14.04.2019 - 12:11 Uhr - Newsbeitrag
Vinyl trotz leichter Rückgänge weiter stark in der Nische



Berlin/Baden-Baden, 12.04.2019. - Die Schallplatte bleibt im Streaming-Zeitalter ein gefragtes Produkt, dessen Umsatzanteil am Gesamtmarkt 2018 mit 4,4 Prozent (2017: 4,6 Prozent) recht stabil ist. Erstmals seit 2006 waren die Erlöse 2018 hierzulande zwar leicht rückläufig. Vinyls erzielten im vergangenen Jahr einen Umsatz von 70 Millionen Euro, rund vier Millionen Euro bzw. 5,2 Prozent weniger als im Vorjahr, insgesamt 3,1 Millionen Schallplatten wurden gekauft (2017: 3,3 Mio.). Doch bleibt die Vinyl-LP für Branche wie für Fans weiterhin ein wichtiges Format. Dies zeigt auch eine Sonderauswertung des Bundesverbandes Musikindustrie (BVMI) und GfK Entertainment anlässlich des „Record Store Days“, der an diesem Samstag die unabhängigen Plattenläden in den Fokus der Öffentlichkeit rückt. Die Ergebnisse sind auch im gerade publizierten Jahresbericht des BVMI, „Musikindustrie in Zahlen 2018“, abrufbar.
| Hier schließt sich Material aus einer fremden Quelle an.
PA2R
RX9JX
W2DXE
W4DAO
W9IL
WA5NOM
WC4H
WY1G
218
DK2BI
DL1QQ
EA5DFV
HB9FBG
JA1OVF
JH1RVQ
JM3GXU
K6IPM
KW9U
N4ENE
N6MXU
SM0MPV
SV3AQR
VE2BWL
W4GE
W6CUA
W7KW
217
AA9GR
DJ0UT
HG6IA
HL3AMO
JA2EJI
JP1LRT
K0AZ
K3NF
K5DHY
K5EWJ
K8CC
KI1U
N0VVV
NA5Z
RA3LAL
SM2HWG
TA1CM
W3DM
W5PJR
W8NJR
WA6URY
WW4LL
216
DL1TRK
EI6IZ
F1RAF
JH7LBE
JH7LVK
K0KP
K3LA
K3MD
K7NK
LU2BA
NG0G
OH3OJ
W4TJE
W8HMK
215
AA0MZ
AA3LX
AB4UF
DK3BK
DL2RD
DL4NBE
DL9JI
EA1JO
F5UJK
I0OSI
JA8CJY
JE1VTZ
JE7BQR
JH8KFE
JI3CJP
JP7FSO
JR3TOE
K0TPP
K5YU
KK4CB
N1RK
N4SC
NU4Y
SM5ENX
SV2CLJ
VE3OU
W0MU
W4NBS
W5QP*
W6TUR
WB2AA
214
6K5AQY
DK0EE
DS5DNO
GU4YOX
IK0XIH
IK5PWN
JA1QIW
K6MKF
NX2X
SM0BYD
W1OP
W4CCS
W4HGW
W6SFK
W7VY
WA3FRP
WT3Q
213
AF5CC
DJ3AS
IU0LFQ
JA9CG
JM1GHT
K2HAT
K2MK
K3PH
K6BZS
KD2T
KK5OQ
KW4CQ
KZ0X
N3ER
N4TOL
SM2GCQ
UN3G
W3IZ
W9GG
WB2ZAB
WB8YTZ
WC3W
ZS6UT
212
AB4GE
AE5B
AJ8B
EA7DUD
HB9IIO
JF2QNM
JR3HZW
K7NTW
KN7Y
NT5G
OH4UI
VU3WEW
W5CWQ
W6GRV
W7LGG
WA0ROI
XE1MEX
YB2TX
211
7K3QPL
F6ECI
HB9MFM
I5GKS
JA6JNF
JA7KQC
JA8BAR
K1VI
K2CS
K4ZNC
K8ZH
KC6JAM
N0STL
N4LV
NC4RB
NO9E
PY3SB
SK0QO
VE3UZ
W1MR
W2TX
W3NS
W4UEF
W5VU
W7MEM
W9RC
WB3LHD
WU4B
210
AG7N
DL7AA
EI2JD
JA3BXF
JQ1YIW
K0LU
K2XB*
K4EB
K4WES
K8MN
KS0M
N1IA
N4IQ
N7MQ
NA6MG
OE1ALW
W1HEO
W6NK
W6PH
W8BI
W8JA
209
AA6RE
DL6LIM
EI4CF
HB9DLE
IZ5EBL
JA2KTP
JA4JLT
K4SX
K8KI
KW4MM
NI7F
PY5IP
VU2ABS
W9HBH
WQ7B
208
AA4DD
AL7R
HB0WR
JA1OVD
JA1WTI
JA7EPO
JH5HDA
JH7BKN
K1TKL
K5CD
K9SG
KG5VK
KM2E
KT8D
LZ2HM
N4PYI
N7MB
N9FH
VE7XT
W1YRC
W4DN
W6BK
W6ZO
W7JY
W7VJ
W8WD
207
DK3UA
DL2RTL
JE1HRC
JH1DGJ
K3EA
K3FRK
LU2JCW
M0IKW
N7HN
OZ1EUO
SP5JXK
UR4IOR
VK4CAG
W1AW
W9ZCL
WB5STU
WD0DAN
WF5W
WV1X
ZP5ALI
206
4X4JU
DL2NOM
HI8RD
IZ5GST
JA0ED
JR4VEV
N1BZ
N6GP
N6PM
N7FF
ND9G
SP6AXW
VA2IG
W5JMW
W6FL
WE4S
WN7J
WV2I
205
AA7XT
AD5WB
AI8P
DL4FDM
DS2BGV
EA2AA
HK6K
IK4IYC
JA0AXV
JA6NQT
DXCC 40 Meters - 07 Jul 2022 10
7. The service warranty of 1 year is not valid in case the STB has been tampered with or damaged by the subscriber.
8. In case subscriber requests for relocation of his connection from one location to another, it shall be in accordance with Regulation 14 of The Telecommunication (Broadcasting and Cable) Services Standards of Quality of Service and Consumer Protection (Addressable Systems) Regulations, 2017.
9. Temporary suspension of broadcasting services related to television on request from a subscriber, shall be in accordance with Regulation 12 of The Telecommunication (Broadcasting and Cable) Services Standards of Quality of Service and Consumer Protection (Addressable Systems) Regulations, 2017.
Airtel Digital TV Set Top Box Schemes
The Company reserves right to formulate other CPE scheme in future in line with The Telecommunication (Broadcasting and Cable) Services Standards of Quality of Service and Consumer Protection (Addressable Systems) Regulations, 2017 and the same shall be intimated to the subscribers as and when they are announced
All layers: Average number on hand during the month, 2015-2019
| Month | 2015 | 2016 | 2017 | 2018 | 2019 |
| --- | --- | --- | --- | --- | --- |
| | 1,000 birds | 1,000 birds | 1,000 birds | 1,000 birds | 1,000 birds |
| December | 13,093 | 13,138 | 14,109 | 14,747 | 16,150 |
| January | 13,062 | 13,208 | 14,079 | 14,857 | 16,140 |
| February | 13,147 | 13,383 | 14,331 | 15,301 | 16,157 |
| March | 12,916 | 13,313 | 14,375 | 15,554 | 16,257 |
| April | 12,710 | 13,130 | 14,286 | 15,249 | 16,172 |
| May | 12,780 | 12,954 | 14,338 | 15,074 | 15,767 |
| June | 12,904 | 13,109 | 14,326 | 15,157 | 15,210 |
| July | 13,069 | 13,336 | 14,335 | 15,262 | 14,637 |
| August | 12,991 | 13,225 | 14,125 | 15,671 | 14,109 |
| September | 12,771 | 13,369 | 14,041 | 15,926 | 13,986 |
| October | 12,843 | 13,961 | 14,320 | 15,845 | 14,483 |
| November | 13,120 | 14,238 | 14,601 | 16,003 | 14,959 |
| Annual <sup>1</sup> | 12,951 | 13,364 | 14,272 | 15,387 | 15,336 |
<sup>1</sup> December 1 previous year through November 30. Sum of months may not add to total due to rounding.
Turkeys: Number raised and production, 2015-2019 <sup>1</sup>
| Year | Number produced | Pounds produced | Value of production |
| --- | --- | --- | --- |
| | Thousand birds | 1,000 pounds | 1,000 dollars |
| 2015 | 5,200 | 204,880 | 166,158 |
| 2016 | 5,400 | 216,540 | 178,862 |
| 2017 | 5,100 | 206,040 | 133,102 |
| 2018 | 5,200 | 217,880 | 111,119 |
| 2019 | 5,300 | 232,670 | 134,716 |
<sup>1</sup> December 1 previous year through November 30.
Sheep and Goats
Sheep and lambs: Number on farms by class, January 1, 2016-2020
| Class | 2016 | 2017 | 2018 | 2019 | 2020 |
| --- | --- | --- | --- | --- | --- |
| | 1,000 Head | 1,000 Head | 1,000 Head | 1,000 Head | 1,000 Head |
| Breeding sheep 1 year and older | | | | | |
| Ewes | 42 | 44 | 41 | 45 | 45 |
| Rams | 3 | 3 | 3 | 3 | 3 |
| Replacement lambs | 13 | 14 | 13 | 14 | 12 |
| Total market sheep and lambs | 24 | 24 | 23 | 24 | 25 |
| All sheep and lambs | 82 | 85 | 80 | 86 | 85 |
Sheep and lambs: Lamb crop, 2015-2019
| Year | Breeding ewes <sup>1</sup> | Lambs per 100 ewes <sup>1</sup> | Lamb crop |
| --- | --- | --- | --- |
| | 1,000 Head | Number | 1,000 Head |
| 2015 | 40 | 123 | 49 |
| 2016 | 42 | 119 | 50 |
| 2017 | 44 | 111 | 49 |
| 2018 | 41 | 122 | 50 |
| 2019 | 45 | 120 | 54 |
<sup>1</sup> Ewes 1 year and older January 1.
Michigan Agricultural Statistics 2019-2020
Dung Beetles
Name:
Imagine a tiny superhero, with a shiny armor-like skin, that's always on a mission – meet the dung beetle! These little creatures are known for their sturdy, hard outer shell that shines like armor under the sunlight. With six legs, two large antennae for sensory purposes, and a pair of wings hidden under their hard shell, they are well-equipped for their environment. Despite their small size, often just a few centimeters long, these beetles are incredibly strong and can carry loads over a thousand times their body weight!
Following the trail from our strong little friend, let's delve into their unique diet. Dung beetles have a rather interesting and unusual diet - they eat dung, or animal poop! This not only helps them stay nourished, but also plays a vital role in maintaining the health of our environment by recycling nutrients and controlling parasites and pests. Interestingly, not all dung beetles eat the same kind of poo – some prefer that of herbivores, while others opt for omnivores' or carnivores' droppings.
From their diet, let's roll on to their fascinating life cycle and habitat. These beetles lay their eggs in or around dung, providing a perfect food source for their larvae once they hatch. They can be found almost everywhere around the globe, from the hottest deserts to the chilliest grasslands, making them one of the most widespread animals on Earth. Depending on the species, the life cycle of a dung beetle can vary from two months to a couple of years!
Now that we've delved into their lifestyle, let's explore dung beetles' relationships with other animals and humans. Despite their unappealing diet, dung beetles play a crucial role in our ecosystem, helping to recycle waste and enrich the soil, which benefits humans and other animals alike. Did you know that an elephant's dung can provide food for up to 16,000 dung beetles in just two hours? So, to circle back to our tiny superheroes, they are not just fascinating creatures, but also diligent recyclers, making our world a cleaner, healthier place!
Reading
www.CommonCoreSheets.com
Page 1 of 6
Dr. Florian Drücke, Vorstandsvorsitzender des BVMI: „Die Vinylkurve kannte seit 2007 über zehn Jahre nur eine Richtung: aufwärts. Diese Entwicklung ist aktuell etwas gebremst worden, das ändert jedoch nichts daran, dass die Schallplatte einen ganz besonderen Platz nicht nur in den Regalen, sondern auch in den Herzen der Fans hat. Der Record Store Day unterstreicht einmal im Jahr nicht nur das Phänomen Vinyl, sondern auch die Rolle des berühmten Plattenladens: Er ist ein Ort zum Stöbern und Entdecken von Musik und gleichzeitig ein Ort der Begegnung und für den Austausch mit anderen Vinyl-Begeisterten.“



Dr. Mathias Giloth, Geschäftsführer GfK Entertainment: „Über zwei Drittel der 20 erfolgreichsten Vinyls im ersten Quartal kommen aus den Bereichen Rock oder Metal, das ist schon sehr stark und zeigt, dass hier auch und vor allem etablierte Musikhörer gerne zugreifen. Alleine Queen sind, u. a. bedingt durch den Erfolg des Kinofilms „Bohemian Rhapsody“, mit drei Alben in der Hitliste vertreten. Allerdings kommen auch Künstler anderer Genres im Vinyl-Segment durchaus gut an - beispielsweise Rapper Dendemann („da nich für!“, eins), Alphaville mit ihrem remasterten Debütwerk „Forever Young“ (neun) oder Soundpionier Schiller („Morgenstund“, 13).“



Die Offiziellen Deutschen Vinyl-Charts werden von GfK Entertainment im Auftrag des Bundesverbandes Musikindustrie e.V. ermittelt. Basis der monatlichen Hitlisten sind die Verkaufs- bzw. Nutzungsdaten von 2.800 Einzelhändlern.